Friday 12:00 PM, 8:00 PM and Saturday 8:00 PM
Unafraid of stillness and scenes of quiet contemplation, the film also celebrates companionship and community, which are all good reasons to embrace the experience along The Way.
Claudia Pulg, USA Today
One thing you quickly realize when you sit down to watch THE WAY: Martin Sheen is a very compelling actor. Another thing you realize more slowly as the film goes along: His oldest son, Emilio Estevez, is a very sensitive director.
Mr. Estevez is both writer and director of this film, and also turns up in a small role, but he gives the spotlight tohis father, who makes quite a lot out of a low-key story that could easily have degenerated into mush. Mr. Sheen plays an ophthalmologist named Tom, whose only son, Daniel (Mr. Estevez), dies in severe weather in the Pyrenees while trying to walk the Way of St. James (also known as the Camino de Santiago), a pilgrimage of hundreds of miles that ends in northwest Spain at a cathedral where the Apostle James is said to be buried.

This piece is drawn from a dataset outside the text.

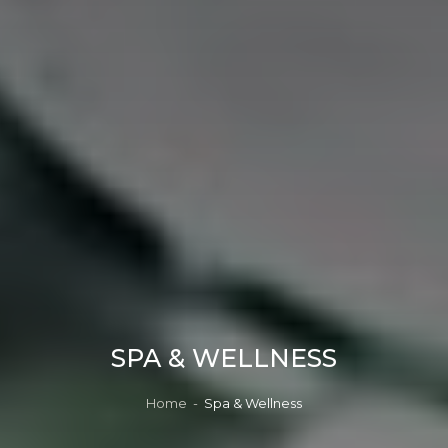
SPA & WELLNESS
Home
-
Spa & Wellness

Tom goes to retrieve his son’s body and ends up walking the pilgrimage himself, scattering Daniel’s ashes along the way. Mr. Sheen gives a lovely performance as the no-nonsense doctor, and he gets wonderful support from actors playing fellow travelers who befriend Tom: Yorick van Wageningen as a verbose Dutchman, Deborah Kara Unger as an acid-tongued woman trying to quit smoking, and James Nesbitt as an Irishman with writer’s block.
This is not an “inspirational film” in the usual, syrupy sense; none of these people are overtly finding God on this trek. The beauty of the movie, in fact, is that Mr. Estevez does not make explicit what any of them find, beyond friendship. He lets these four fine actors convey that true personal transformations are not announced with fanfare, but happen internally.